I find that med student Jennifer Hawke posts quotations that feel relevant to me. She has also been through the wringer with academic choices. In case her post some day goes offline, I’ve reproduced the quotes she recently offered.
The path to our destination is not always a straight one. We go down the wrong road, we get lost, we turn back. Maybe it doesn’t matter which road we embark on. Maybe what matters is that we embark.
~ Barbara Hall
Of course there is no formula for success except perhaps an unconditional acceptance of life and what it brings.
~ Arthur Rubinstein
Success is not the result of spontaneous combustion. You must set yourself on fire.
~ Reggie Leach
To wit, if she and I were to define success as a tidy four-year undergraduate immediately followed by graduate/professional school of your choice and dreams and then earning six-figures by the time we’re 30, then we are woefully failures in life. That is the definition of a different generation. That is the definition that will wreck more lives than it bolsters. The correct definition amidst the above three quotations.

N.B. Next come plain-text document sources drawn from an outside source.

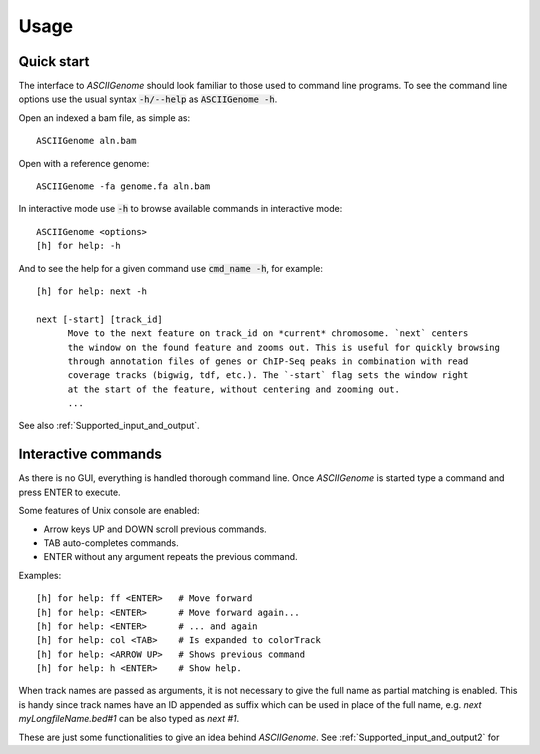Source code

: Usage
=====

Quick start
-----------

The interface to *ASCIIGenome* should look familiar to those used to command line programs.  To see
the command line options use the usual syntax :code:`-h/--help` as :code:`ASCIIGenome -h`.

Open an indexed a bam file, as simple as::

    ASCIIGenome aln.bam

Open with a reference genome::

    ASCIIGenome -fa genome.fa aln.bam

In interactive mode use :code:`-h` to browse available commands in interactive mode::

    ASCIIGenome <options>
    [h] for help: -h

And to see the help for a given command use :code:`cmd_name -h`, for example::

    [h] for help: next -h

    next [-start] [track_id]
          Move to the next feature on track_id on *current* chromosome. `next` centers
          the window on the found feature and zooms out. This is useful for quickly browsing
          through annotation files of genes or ChIP-Seq peaks in combination with read
          coverage tracks (bigwig, tdf, etc.). The `-start` flag sets the window right
          at the start of the feature, without centering and zooming out.
          ...      
    
See also :ref:`Supported_input_and_output`.

Interactive commands
--------------------

As there is no GUI, everything is handled thorough command line. Once *ASCIIGenome* is started type
a command and press ENTER to execute.

Some features of Unix console are enabled: 

* Arrow keys UP and DOWN scroll previous commands.
* TAB auto-completes commands.
* ENTER without any argument repeats the previous command.

Examples::

    [h] for help: ff <ENTER>   # Move forward
    [h] for help: <ENTER>      # Move forward again...
    [h] for help: <ENTER>      # ... and again
    [h] for help: col <TAB>    # Is expanded to colorTrack
    [h] for help: <ARROW UP>   # Shows previous command
    [h] for help: h <ENTER>    # Show help.

When track names are passed as arguments, it is not necessary to give the full name as
partial matching is enabled. This is handy since track names have an ID appended as suffix which can
be used in place of the full name, e.g. `next myLongfileName.bed#1` can be also typed as `next #1`.

These are just some functionalities to give an idea behind *ASCIIGenome*. See :ref:`Supported_input_and_output2` for 
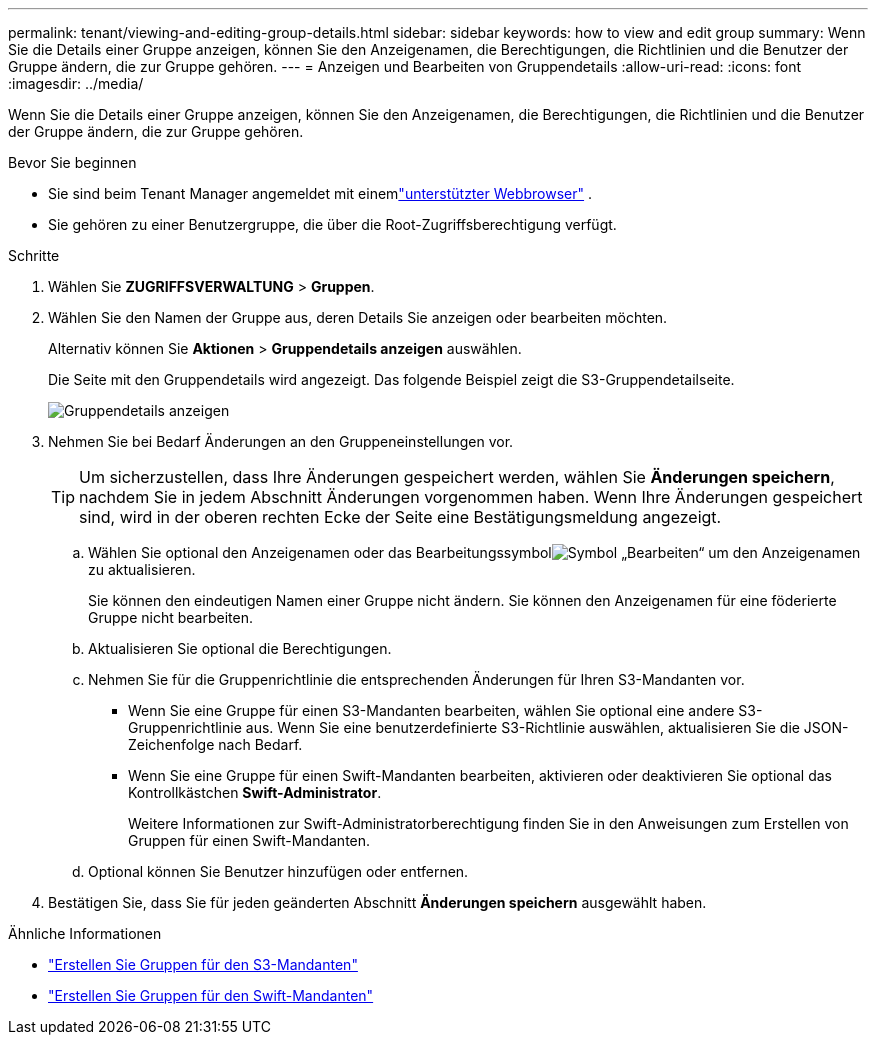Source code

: ---
permalink: tenant/viewing-and-editing-group-details.html 
sidebar: sidebar 
keywords: how to view and edit group 
summary: Wenn Sie die Details einer Gruppe anzeigen, können Sie den Anzeigenamen, die Berechtigungen, die Richtlinien und die Benutzer der Gruppe ändern, die zur Gruppe gehören. 
---
= Anzeigen und Bearbeiten von Gruppendetails
:allow-uri-read: 
:icons: font
:imagesdir: ../media/


[role="lead"]
Wenn Sie die Details einer Gruppe anzeigen, können Sie den Anzeigenamen, die Berechtigungen, die Richtlinien und die Benutzer der Gruppe ändern, die zur Gruppe gehören.

.Bevor Sie beginnen
* Sie sind beim Tenant Manager angemeldet mit einemlink:../admin/web-browser-requirements.html["unterstützter Webbrowser"] .
* Sie gehören zu einer Benutzergruppe, die über die Root-Zugriffsberechtigung verfügt.


.Schritte
. Wählen Sie *ZUGRIFFSVERWALTUNG* > *Gruppen*.
. Wählen Sie den Namen der Gruppe aus, deren Details Sie anzeigen oder bearbeiten möchten.
+
Alternativ können Sie *Aktionen* > *Gruppendetails anzeigen* auswählen.

+
Die Seite mit den Gruppendetails wird angezeigt.  Das folgende Beispiel zeigt die S3-Gruppendetailseite.

+
image::../media/tenant_group_details.png[Gruppendetails anzeigen]

. Nehmen Sie bei Bedarf Änderungen an den Gruppeneinstellungen vor.
+

TIP: Um sicherzustellen, dass Ihre Änderungen gespeichert werden, wählen Sie *Änderungen speichern*, nachdem Sie in jedem Abschnitt Änderungen vorgenommen haben.  Wenn Ihre Änderungen gespeichert sind, wird in der oberen rechten Ecke der Seite eine Bestätigungsmeldung angezeigt.

+
.. Wählen Sie optional den Anzeigenamen oder das Bearbeitungssymbolimage:../media/icon_edit_tm.png["Symbol „Bearbeiten“"] um den Anzeigenamen zu aktualisieren.
+
Sie können den eindeutigen Namen einer Gruppe nicht ändern.  Sie können den Anzeigenamen für eine föderierte Gruppe nicht bearbeiten.

.. Aktualisieren Sie optional die Berechtigungen.
.. Nehmen Sie für die Gruppenrichtlinie die entsprechenden Änderungen für Ihren S3-Mandanten vor.
+
*** Wenn Sie eine Gruppe für einen S3-Mandanten bearbeiten, wählen Sie optional eine andere S3-Gruppenrichtlinie aus.  Wenn Sie eine benutzerdefinierte S3-Richtlinie auswählen, aktualisieren Sie die JSON-Zeichenfolge nach Bedarf.
*** Wenn Sie eine Gruppe für einen Swift-Mandanten bearbeiten, aktivieren oder deaktivieren Sie optional das Kontrollkästchen *Swift-Administrator*.
+
Weitere Informationen zur Swift-Administratorberechtigung finden Sie in den Anweisungen zum Erstellen von Gruppen für einen Swift-Mandanten.



.. Optional können Sie Benutzer hinzufügen oder entfernen.


. Bestätigen Sie, dass Sie für jeden geänderten Abschnitt *Änderungen speichern* ausgewählt haben.


.Ähnliche Informationen
* link:creating-groups-for-s3-tenant.html["Erstellen Sie Gruppen für den S3-Mandanten"]
* link:creating-groups-for-swift-tenant.html["Erstellen Sie Gruppen für den Swift-Mandanten"]

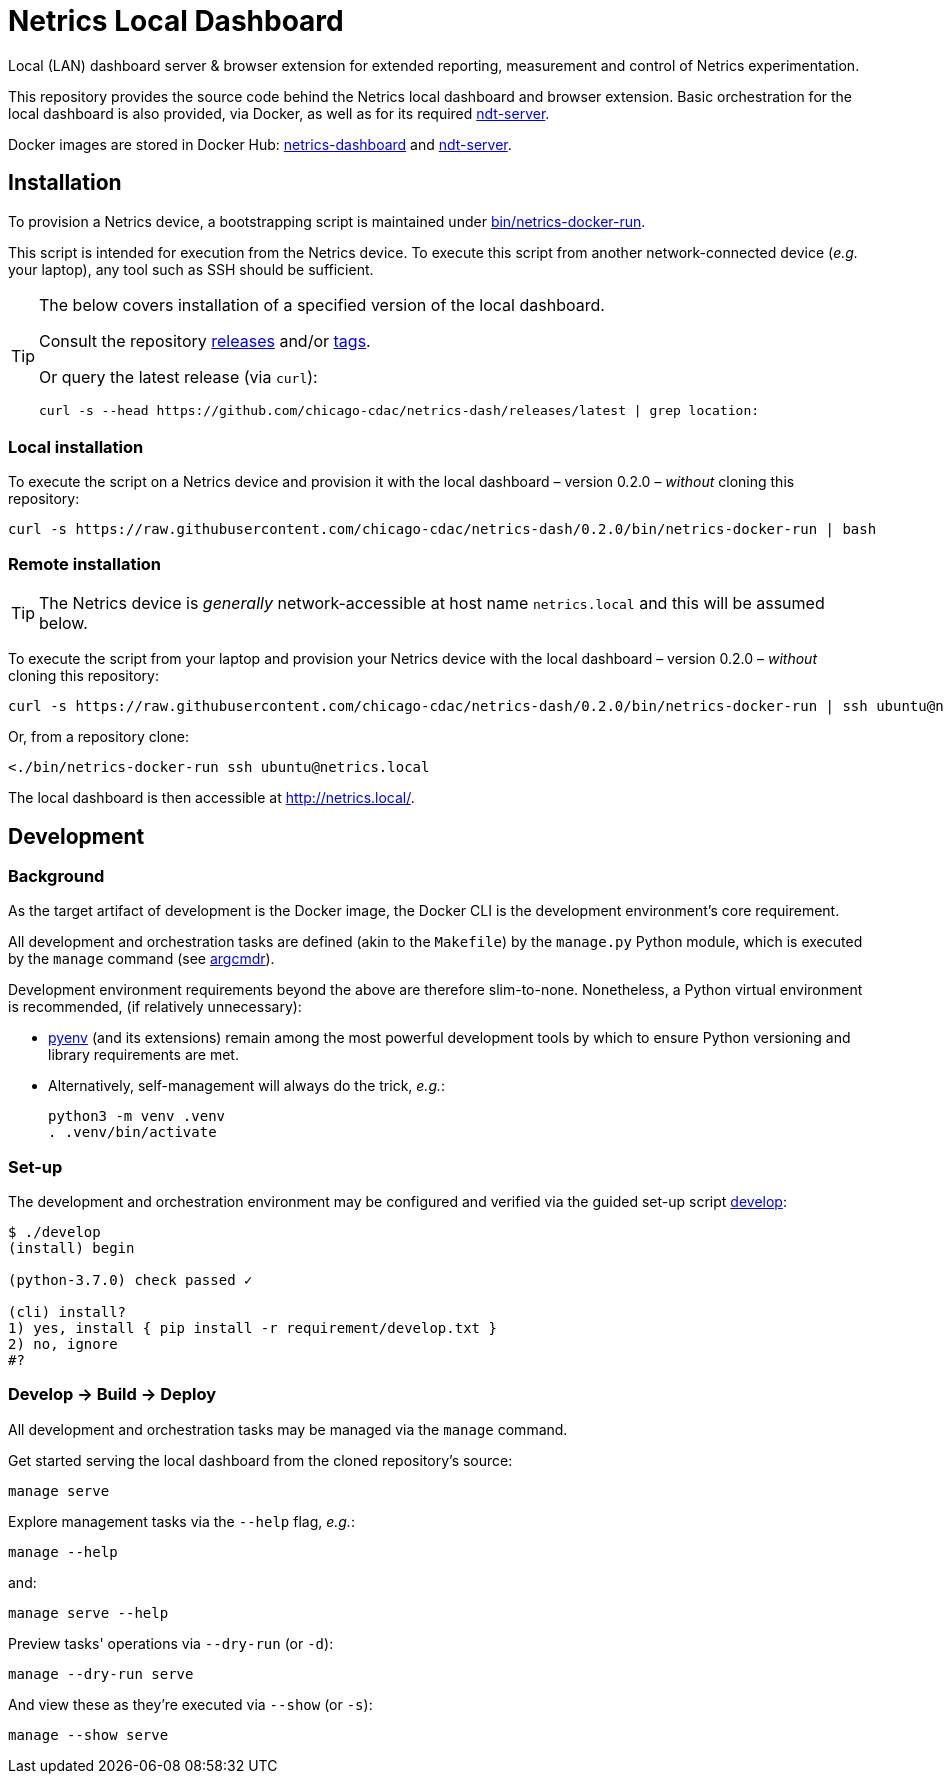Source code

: = Netrics Local Dashboard

Local (LAN) dashboard server & browser extension for extended reporting, measurement and control of Netrics experimentation.

This repository provides the source code behind the Netrics local dashboard and browser extension.
Basic orchestration for the local dashboard is also provided, via Docker,
as well as for its required https://github.com/m-lab/ndt-server[ndt-server].

Docker images are stored in Docker Hub:
https://hub.docker.com/r/chicagocdac/netrics-dashboard[netrics-dashboard] and
https://hub.docker.com/r/chicagocdac/ndt-server[ndt-server].


== Installation

To provision a Netrics device, a bootstrapping script is maintained under
link:./bin/netrics-docker-run[bin/netrics-docker-run].

This script is intended for execution from the Netrics device. To execute this
script from another network-connected device (_e.g._ your laptop), any tool such
as SSH should be sufficient.

[TIP]
====
The below covers installation of a specified version of the local dashboard.

Consult the repository https://github.com/chicago-cdac/netrics-dash/releases[releases]
and/or https://github.com/chicago-cdac/netrics-dash/tags[tags].

Or query the latest release (via `curl`):

```sh
curl -s --head https://github.com/chicago-cdac/netrics-dash/releases/latest | grep location:
```
====

=== Local installation

To execute the script on a Netrics device and provision it with the local
dashboard &ndash; version 0.2.0 &ndash; _without_ cloning this repository:

```sh
curl -s https://raw.githubusercontent.com/chicago-cdac/netrics-dash/0.2.0/bin/netrics-docker-run | bash
```

=== Remote installation

TIP: The Netrics device is _generally_ network-accessible at host name
`netrics.local` and this will be assumed below.

To execute the script from your laptop and provision your Netrics device with
the local dashboard &ndash; version 0.2.0 &ndash; _without_ cloning this
repository:

```sh
curl -s https://raw.githubusercontent.com/chicago-cdac/netrics-dash/0.2.0/bin/netrics-docker-run | ssh ubuntu@netrics.local
```

Or, from a repository clone:

```sh
<./bin/netrics-docker-run ssh ubuntu@netrics.local
```

The local dashboard is then accessible at http://netrics.local/.


== Development

=== Background

As the target artifact of development is the Docker image, the Docker CLI is the
development environment's core requirement.

All development and orchestration tasks are defined (akin to the `Makefile`)
by the `manage.py` Python module, which is executed by the `manage` command
(see https://github.com/dssg/argcmdr[argcmdr]).

Development environment requirements beyond the above are therefore slim-to-none.
Nonetheless, a Python virtual environment is recommended, (if relatively unnecessary):

* https://github.com/pyenv/pyenv[pyenv] (and its extensions) remain among the
most powerful development tools by which to ensure Python versioning and library
requirements are met.
* Alternatively, self-management will always do the trick, _e.g._:
+
[source,sh]
----
python3 -m venv .venv
. .venv/bin/activate
----

=== Set-up

The development and orchestration environment may be configured and verified
via the guided set-up script link:./develop[develop]:

[source,sh]
----
$ ./develop 
(install) begin 

(python-3.7.0) check passed ✓ 

(cli) install? 
1) yes, install { pip install -r requirement/develop.txt }
2) no, ignore
#? 
----

=== Develop → Build → Deploy

All development and orchestration tasks may be managed via the `manage` command.

Get started serving the local dashboard from the cloned repository's source:

[source,sh]
----
manage serve
----

Explore management tasks via the `--help` flag, _e.g._:

[source,sh]
----
manage --help
----

and:

[source,sh]
----
manage serve --help
----

Preview tasks' operations via `--dry-run` (or `-d`):

[source,sh]
----
manage --dry-run serve
----

And view these as they're executed via `--show` (or `-s`):

[source,sh]
----
manage --show serve
----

Ironically, I’m reading the memoir of a female neurosurgeon. Two books ago, I was reading another doctor’s novel. A co-worker commented on the theme and suggested that I consider being a nurse.
(Hah! I bet she hasn’t put it all together to know how old I am nor does she know what I’ve been through that I wouldn’t restart with a nursing career.)
I thought I would be horribly depressed reading two medical novels but I must be resigned afterall. I’m just waiting for it to come through the grapevine that The One and his girlfriend got the residency of their dreams, both in Lotusland, and got engaged to make their 2008 most auspicious.